The National Institute for Health Protection (NIHP), the replacement body for Public Health England, needed scrutiny over its COVID-19 plans, he said, adding an agency similar to the Office for Budget Responsibility should conduct the audit.
"Ministers should 'germ game' annually, to prepare themselves and the country for the next pandemic or infectious outbreak. Never again should we have ministers ignoring the science and learning on the job," he concluded.
UK Government Response to Ashworth Speech
A Department of Health and Social Care spokesperson hit back at the accusations, stating that the COVID-19 pandemic had "challenged health systems around the world".
"Our response has always been informed by the latest advice from our scientists and we have taken swift action when new evidence has emerged," the spokesman said.
Nearly half the data sent to the World Health Organisation (WHO) had been from the UK, the spokesman added.
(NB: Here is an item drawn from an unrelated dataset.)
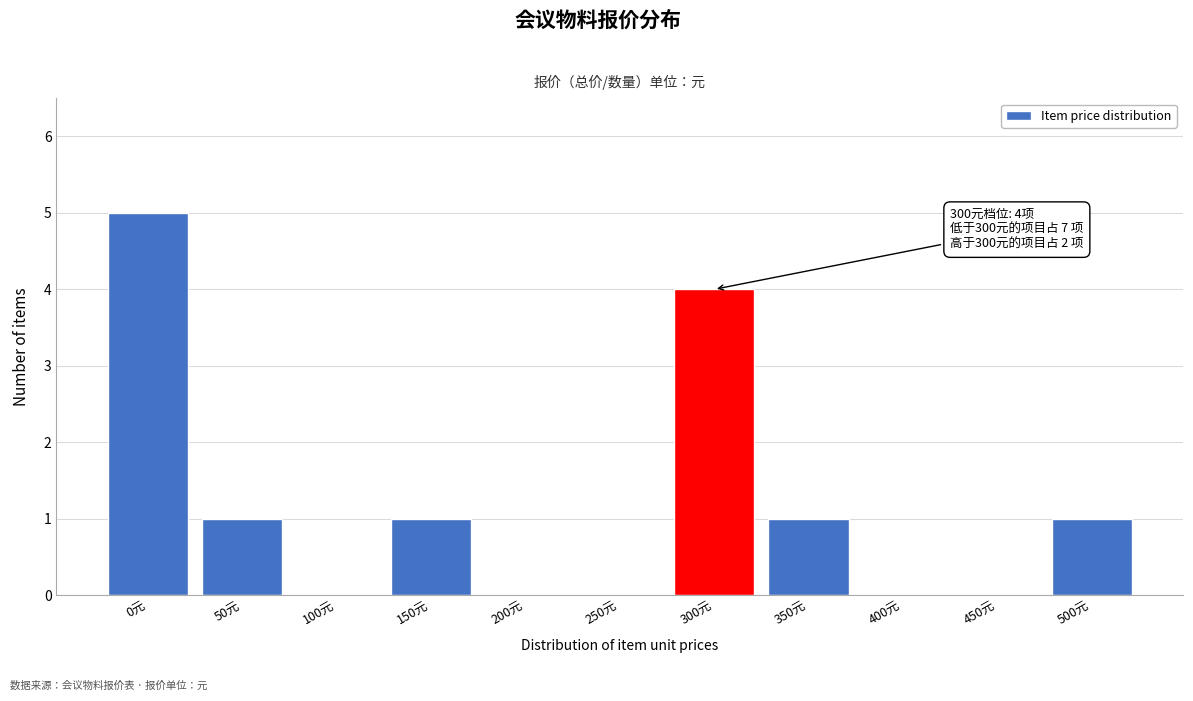

Reading left to right, list all the values displayed in this chart.

0元=5	50元=1	100元=0	150元=1	200元=0	250元=0	300元=4	350元=1	400元=0	450元=0	500元=1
"We are already looking to our future preparedness, and through the new National Institute for Health Protection we will supercharge our response to health threats, both now and in the future," the spokesman concluded.
The UK has struggled with the ongoing COVID-19 pandemic but has rolled out a massive Phase II vaccination programme and testing facilities across the country reduce the spread of the virus. To date, the UK has reported more than 4.2 million cases and nearly 125,000 deaths, figures from Johns Hopkins University School of Medicine reveal.